Wild ist es hier und schauerlich öd'. Im einsamen Luftraum
    Hängt nur der Adler und knüpft an das Gewölke die Welt.
Hoch herauf bis zu mir trägt keines Windes Gefieder
    Den verlorenen Schall menschlicher Mühen und Lust.
Bin ich wirklich allein? In deinen Armen, an deinem
    Herzen wieder, Natur, ach! und es war nur ein Traum,
Der mich schaudernd ergriff mit des Lebens furchtbarem Bilde;
    Mit dem stürzenden Thal stürzte der finstre hinab.
Reiner nehm' ich mein Leben von deinem reinen Altare,
    Nehme den fröhlichen Muth hoffender Jugend zurück.
Ewig wechselt der Wille den Zweck und die Regel, in ewig
    Wiederholter Gestalt wälzen die Thaten sich um.
Aber jugendlich immer, in immer veränderter Schöne
    Ehrst du, fromme Natur, züchtig das alte Gesetz!
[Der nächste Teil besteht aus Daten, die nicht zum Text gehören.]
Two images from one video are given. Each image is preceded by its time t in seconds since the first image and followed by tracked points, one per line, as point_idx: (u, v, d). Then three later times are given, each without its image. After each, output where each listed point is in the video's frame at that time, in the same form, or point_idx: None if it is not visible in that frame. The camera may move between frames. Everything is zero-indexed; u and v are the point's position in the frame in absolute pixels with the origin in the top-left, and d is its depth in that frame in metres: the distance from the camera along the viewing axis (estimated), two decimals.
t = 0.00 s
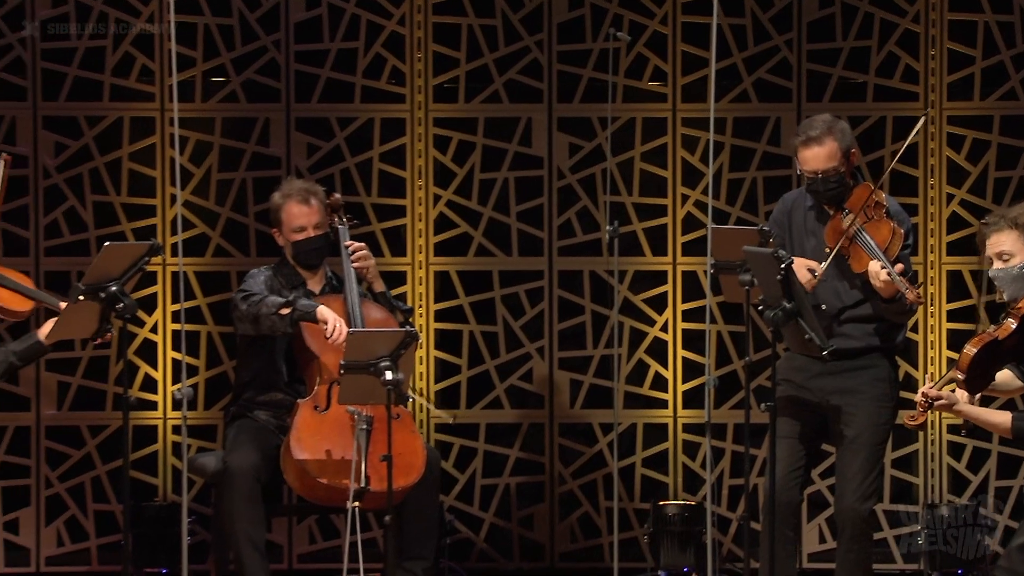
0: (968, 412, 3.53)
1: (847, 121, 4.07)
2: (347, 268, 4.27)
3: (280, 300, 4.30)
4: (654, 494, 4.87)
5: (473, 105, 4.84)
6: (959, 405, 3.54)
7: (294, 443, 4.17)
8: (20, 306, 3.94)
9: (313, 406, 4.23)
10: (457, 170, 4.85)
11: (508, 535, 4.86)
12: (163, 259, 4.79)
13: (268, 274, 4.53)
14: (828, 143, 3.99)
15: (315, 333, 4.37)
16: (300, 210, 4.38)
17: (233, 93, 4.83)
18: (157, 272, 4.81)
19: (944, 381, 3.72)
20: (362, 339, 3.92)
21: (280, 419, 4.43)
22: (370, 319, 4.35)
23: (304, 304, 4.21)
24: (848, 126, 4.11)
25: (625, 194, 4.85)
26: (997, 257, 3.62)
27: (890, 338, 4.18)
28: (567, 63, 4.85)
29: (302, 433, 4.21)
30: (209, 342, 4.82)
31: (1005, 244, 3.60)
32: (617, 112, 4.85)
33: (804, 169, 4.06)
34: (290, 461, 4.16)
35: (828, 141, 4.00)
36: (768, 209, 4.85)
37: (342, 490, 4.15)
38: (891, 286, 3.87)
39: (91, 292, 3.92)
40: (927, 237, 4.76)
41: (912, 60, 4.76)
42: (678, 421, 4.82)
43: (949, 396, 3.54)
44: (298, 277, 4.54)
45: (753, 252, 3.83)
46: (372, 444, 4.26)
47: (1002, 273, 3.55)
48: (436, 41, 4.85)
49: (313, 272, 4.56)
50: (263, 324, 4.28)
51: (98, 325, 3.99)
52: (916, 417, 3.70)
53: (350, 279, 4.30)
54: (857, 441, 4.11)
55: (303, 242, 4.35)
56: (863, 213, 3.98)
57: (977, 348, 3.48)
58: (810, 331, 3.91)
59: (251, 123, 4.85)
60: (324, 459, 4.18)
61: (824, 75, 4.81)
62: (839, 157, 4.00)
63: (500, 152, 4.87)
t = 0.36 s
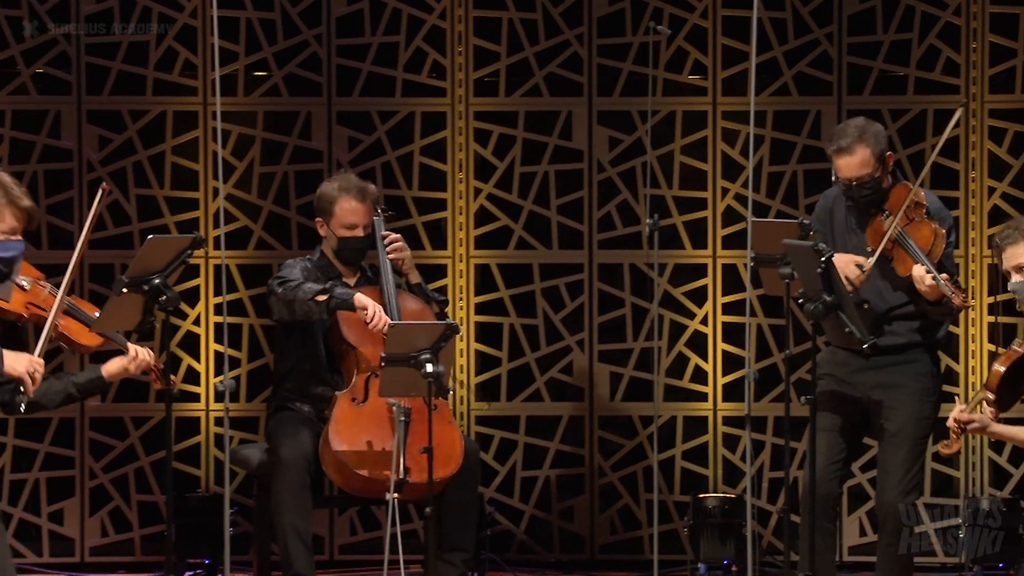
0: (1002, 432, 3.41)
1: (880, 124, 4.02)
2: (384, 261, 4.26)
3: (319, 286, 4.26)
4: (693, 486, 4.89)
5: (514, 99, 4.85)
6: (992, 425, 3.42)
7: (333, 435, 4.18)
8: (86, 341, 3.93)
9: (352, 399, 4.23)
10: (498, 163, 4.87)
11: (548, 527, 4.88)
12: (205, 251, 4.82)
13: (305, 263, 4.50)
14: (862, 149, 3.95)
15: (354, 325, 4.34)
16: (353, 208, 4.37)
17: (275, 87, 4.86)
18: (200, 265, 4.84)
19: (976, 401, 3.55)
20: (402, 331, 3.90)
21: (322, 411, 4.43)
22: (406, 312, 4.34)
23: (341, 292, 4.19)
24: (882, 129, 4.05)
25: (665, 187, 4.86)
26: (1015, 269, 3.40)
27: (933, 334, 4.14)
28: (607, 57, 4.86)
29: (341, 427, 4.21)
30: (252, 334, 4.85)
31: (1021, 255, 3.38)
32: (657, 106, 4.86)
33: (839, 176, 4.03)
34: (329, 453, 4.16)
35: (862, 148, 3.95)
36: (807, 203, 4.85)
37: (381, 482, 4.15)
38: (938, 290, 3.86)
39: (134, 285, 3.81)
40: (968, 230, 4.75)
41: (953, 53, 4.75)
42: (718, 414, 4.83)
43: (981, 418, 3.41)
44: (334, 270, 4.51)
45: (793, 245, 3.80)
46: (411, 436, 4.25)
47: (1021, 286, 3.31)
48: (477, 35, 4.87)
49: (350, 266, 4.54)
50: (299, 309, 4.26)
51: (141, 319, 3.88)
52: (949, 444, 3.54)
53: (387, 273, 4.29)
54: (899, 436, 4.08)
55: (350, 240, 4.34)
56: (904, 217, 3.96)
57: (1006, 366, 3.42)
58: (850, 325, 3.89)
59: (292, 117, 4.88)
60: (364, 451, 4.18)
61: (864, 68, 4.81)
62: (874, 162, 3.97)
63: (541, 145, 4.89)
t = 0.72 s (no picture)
0: None
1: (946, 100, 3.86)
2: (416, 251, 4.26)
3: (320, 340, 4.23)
4: (733, 480, 4.89)
5: (554, 92, 4.85)
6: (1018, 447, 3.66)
7: (368, 430, 4.11)
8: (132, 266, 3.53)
9: (386, 394, 4.18)
10: (537, 156, 4.87)
11: (587, 520, 4.89)
12: (246, 245, 4.83)
13: (331, 281, 4.46)
14: (925, 114, 3.79)
15: (384, 321, 4.27)
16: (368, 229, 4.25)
17: (315, 81, 4.87)
18: (240, 258, 4.86)
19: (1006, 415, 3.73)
20: (440, 326, 3.82)
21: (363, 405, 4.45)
22: (439, 304, 4.31)
23: (338, 336, 4.15)
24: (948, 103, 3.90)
25: (705, 180, 4.85)
26: None
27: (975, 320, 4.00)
28: (647, 50, 4.86)
29: (376, 422, 4.15)
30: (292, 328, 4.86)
31: None
32: (697, 99, 4.84)
33: (898, 138, 3.87)
34: (366, 448, 4.10)
35: (926, 113, 3.80)
36: (848, 196, 4.83)
37: (420, 477, 4.09)
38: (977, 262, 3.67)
39: (175, 278, 3.53)
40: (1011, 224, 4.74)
41: (996, 46, 4.73)
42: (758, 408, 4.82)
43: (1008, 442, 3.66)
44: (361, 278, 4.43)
45: (833, 239, 3.72)
46: (446, 430, 4.17)
47: None
48: (516, 28, 4.86)
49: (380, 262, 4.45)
50: (306, 363, 4.26)
51: (183, 313, 3.60)
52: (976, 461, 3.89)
53: (419, 264, 4.29)
54: (941, 427, 3.94)
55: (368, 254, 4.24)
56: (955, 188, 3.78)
57: None
58: (892, 321, 3.77)
59: (332, 111, 4.88)
60: (401, 447, 4.12)
61: (906, 60, 4.79)
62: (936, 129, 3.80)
63: (580, 139, 4.88)
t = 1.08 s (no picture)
0: None
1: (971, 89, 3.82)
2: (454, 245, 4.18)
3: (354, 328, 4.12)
4: (772, 475, 4.88)
5: (594, 87, 4.85)
6: None
7: (408, 422, 4.10)
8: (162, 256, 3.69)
9: (425, 387, 4.16)
10: (577, 151, 4.86)
11: (626, 515, 4.89)
12: (286, 240, 4.85)
13: (371, 270, 4.39)
14: (949, 106, 3.76)
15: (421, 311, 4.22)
16: (420, 192, 4.25)
17: (355, 76, 4.88)
18: (280, 253, 4.87)
19: None
20: (481, 320, 3.72)
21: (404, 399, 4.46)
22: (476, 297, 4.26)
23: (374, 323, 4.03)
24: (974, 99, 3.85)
25: (744, 175, 4.85)
26: None
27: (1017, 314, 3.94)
28: (687, 45, 4.85)
29: (416, 414, 4.13)
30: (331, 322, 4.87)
31: None
32: (737, 94, 4.83)
33: (926, 134, 3.82)
34: (406, 441, 4.08)
35: (951, 104, 3.76)
36: (889, 190, 4.82)
37: (459, 470, 4.08)
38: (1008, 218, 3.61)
39: (215, 272, 3.45)
40: None
41: None
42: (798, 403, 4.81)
43: None
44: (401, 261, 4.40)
45: (873, 234, 3.62)
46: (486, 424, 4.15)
47: None
48: (556, 23, 4.86)
49: (416, 256, 4.42)
50: (340, 348, 4.16)
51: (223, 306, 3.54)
52: None
53: (456, 257, 4.23)
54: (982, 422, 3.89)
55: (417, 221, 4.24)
56: (986, 163, 3.70)
57: None
58: (933, 315, 3.69)
59: (371, 105, 4.89)
60: (441, 438, 4.10)
61: (946, 54, 4.76)
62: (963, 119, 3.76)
63: (620, 134, 4.88)
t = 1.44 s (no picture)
0: None
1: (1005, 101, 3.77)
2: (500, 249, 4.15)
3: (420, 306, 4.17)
4: (815, 473, 4.87)
5: (636, 84, 4.84)
6: None
7: (451, 419, 4.10)
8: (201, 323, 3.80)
9: (470, 384, 4.15)
10: (619, 148, 4.86)
11: (668, 513, 4.88)
12: (328, 237, 4.86)
13: (424, 261, 4.43)
14: (984, 124, 3.69)
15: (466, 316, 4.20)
16: (465, 201, 4.24)
17: (397, 73, 4.88)
18: (322, 250, 4.88)
19: None
20: (525, 317, 3.70)
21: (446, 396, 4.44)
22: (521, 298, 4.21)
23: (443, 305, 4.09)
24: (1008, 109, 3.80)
25: (786, 172, 4.84)
26: None
27: None
28: (729, 42, 4.84)
29: (460, 411, 4.13)
30: (373, 319, 4.88)
31: None
32: (780, 91, 4.82)
33: (964, 155, 3.75)
34: (450, 438, 4.07)
35: (985, 123, 3.69)
36: (932, 187, 4.80)
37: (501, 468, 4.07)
38: None
39: (258, 269, 3.54)
40: None
41: None
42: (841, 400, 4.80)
43: None
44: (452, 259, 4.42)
45: (917, 231, 3.56)
46: (528, 422, 4.12)
47: None
48: (598, 20, 4.85)
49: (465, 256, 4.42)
50: (399, 325, 4.21)
51: (264, 303, 3.62)
52: None
53: (501, 258, 4.19)
54: None
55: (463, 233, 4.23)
56: None
57: None
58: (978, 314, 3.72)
59: (414, 103, 4.90)
60: (483, 436, 4.09)
61: (991, 50, 4.76)
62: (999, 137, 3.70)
63: (662, 130, 4.87)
Immer dieselbe, bewahrst du in treuen Händen dem Manne,
    Was dir das gaukelnde Kind, was dir der Jüngling vertraut,
Nährest an gleicher Brust die vielfach wechselnden Alter;
    Unter demselben Blau, über dem nämlichen Grün
Wandeln die nahen und wandeln vereint die fernen Geschlechter,
    Und die Sonne Homers, siehe! sie lächelt nach uns.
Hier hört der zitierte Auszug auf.